- **Task description**
Produce the full set of records below once more, exactly as they stand.
━━ Exercise data ━━
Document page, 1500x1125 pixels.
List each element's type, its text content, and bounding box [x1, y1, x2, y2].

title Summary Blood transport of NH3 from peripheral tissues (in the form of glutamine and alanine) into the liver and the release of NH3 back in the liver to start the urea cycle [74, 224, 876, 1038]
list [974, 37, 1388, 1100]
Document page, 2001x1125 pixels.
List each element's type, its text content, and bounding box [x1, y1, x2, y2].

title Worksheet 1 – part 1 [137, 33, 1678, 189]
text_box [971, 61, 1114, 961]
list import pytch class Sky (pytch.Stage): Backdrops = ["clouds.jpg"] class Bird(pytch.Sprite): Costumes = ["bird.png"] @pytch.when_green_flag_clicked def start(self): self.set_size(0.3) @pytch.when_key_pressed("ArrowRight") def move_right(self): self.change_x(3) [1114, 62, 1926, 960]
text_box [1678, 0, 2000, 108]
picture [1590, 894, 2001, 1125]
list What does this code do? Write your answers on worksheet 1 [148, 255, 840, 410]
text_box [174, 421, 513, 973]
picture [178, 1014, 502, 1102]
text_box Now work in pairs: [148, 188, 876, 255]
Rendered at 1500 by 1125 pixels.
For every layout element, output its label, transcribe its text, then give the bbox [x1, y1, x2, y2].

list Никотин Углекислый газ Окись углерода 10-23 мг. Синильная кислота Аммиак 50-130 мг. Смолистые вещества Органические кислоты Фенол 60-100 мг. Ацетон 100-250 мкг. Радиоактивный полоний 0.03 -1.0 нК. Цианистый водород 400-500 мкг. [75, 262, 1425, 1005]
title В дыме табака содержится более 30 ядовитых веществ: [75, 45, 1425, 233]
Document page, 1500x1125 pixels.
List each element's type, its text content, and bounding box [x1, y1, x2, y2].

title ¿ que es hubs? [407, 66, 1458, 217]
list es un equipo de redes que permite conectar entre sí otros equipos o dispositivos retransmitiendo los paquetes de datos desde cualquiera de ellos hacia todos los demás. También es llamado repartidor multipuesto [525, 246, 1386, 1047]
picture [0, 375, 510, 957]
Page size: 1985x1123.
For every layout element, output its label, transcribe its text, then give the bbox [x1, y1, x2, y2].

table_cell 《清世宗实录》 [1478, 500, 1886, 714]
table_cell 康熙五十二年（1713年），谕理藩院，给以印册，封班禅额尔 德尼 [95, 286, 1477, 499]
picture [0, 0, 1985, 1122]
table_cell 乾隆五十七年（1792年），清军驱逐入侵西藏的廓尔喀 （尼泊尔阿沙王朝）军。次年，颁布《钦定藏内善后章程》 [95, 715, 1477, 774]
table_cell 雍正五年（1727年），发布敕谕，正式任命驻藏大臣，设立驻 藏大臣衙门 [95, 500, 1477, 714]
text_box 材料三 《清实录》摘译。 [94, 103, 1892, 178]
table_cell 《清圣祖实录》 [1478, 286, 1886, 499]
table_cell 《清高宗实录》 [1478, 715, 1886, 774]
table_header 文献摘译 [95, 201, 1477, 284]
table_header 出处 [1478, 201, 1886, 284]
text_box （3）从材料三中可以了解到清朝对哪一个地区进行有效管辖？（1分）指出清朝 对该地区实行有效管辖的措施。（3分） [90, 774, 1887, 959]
━━━
- **Solution to this exercise**
Document page, 1500x1125 pixels.
List each element's type, its text content, and bounding box [x1, y1, x2, y2].

title Summary Blood transport of NH3 from peripheral tissues (in the form of glutamine and alanine) into the liver and the release of NH3 back in the liver to start the urea cycle [74, 224, 876, 1038]
list [974, 37, 1388, 1100]
Document page, 2001x1125 pixels.
List each element's type, its text content, and bounding box [x1, y1, x2, y2].

title Worksheet 1 – part 1 [137, 33, 1678, 189]
text_box [971, 61, 1114, 961]
list import pytch class Sky (pytch.Stage): Backdrops = ["clouds.jpg"] class Bird(pytch.Sprite): Costumes = ["bird.png"] @pytch.when_green_flag_clicked def start(self): self.set_size(0.3) @pytch.when_key_pressed("ArrowRight") def move_right(self): self.change_x(3) [1114, 62, 1926, 960]
text_box [1678, 0, 2000, 108]
picture [1590, 894, 2001, 1125]
list What does this code do? Write your answers on worksheet 1 [148, 255, 840, 410]
text_box [174, 421, 513, 973]
picture [178, 1014, 502, 1102]
text_box Now work in pairs: [148, 188, 876, 255]
Rendered at 1500 by 1125 pixels.
For every layout element, output its label, transcribe its text, then give the bbox [x1, y1, x2, y2].

list Никотин Углекислый газ Окись углерода 10-23 мг. Синильная кислота Аммиак 50-130 мг. Смолистые вещества Органические кислоты Фенол 60-100 мг. Ацетон 100-250 мкг. Радиоактивный полоний 0.03 -1.0 нК. Цианистый водород 400-500 мкг. [75, 262, 1425, 1005]
title В дыме табака содержится более 30 ядовитых веществ: [75, 45, 1425, 233]
Document page, 1500x1125 pixels.
List each element's type, its text content, and bounding box [x1, y1, x2, y2].

title ¿ que es hubs? [407, 66, 1458, 217]
list es un equipo de redes que permite conectar entre sí otros equipos o dispositivos retransmitiendo los paquetes de datos desde cualquiera de ellos hacia todos los demás. También es llamado repartidor multipuesto [525, 246, 1386, 1047]
picture [0, 375, 510, 957]
Page size: 1985x1123.
For every layout element, output its label, transcribe its text, then give the bbox [x1, y1, x2, y2].

table_cell 《清世宗实录》 [1478, 500, 1886, 714]
table_cell 康熙五十二年（1713年），谕理藩院，给以印册，封班禅额尔 德尼 [95, 286, 1477, 499]
picture [0, 0, 1985, 1122]
table_cell 乾隆五十七年（1792年），清军驱逐入侵西藏的廓尔喀 （尼泊尔阿沙王朝）军。次年，颁布《钦定藏内善后章程》 [95, 715, 1477, 774]
table_cell 雍正五年（1727年），发布敕谕，正式任命驻藏大臣，设立驻 藏大臣衙门 [95, 500, 1477, 714]
text_box 材料三 《清实录》摘译。 [94, 103, 1892, 178]
table_cell 《清圣祖实录》 [1478, 286, 1886, 499]
table_cell 《清高宗实录》 [1478, 715, 1886, 774]
table_header 文献摘译 [95, 201, 1477, 284]
table_header 出处 [1478, 201, 1886, 284]
text_box （3）从材料三中可以了解到清朝对哪一个地区进行有效管辖？（1分）指出清朝 对该地区实行有效管辖的措施。（3分） [90, 774, 1887, 959]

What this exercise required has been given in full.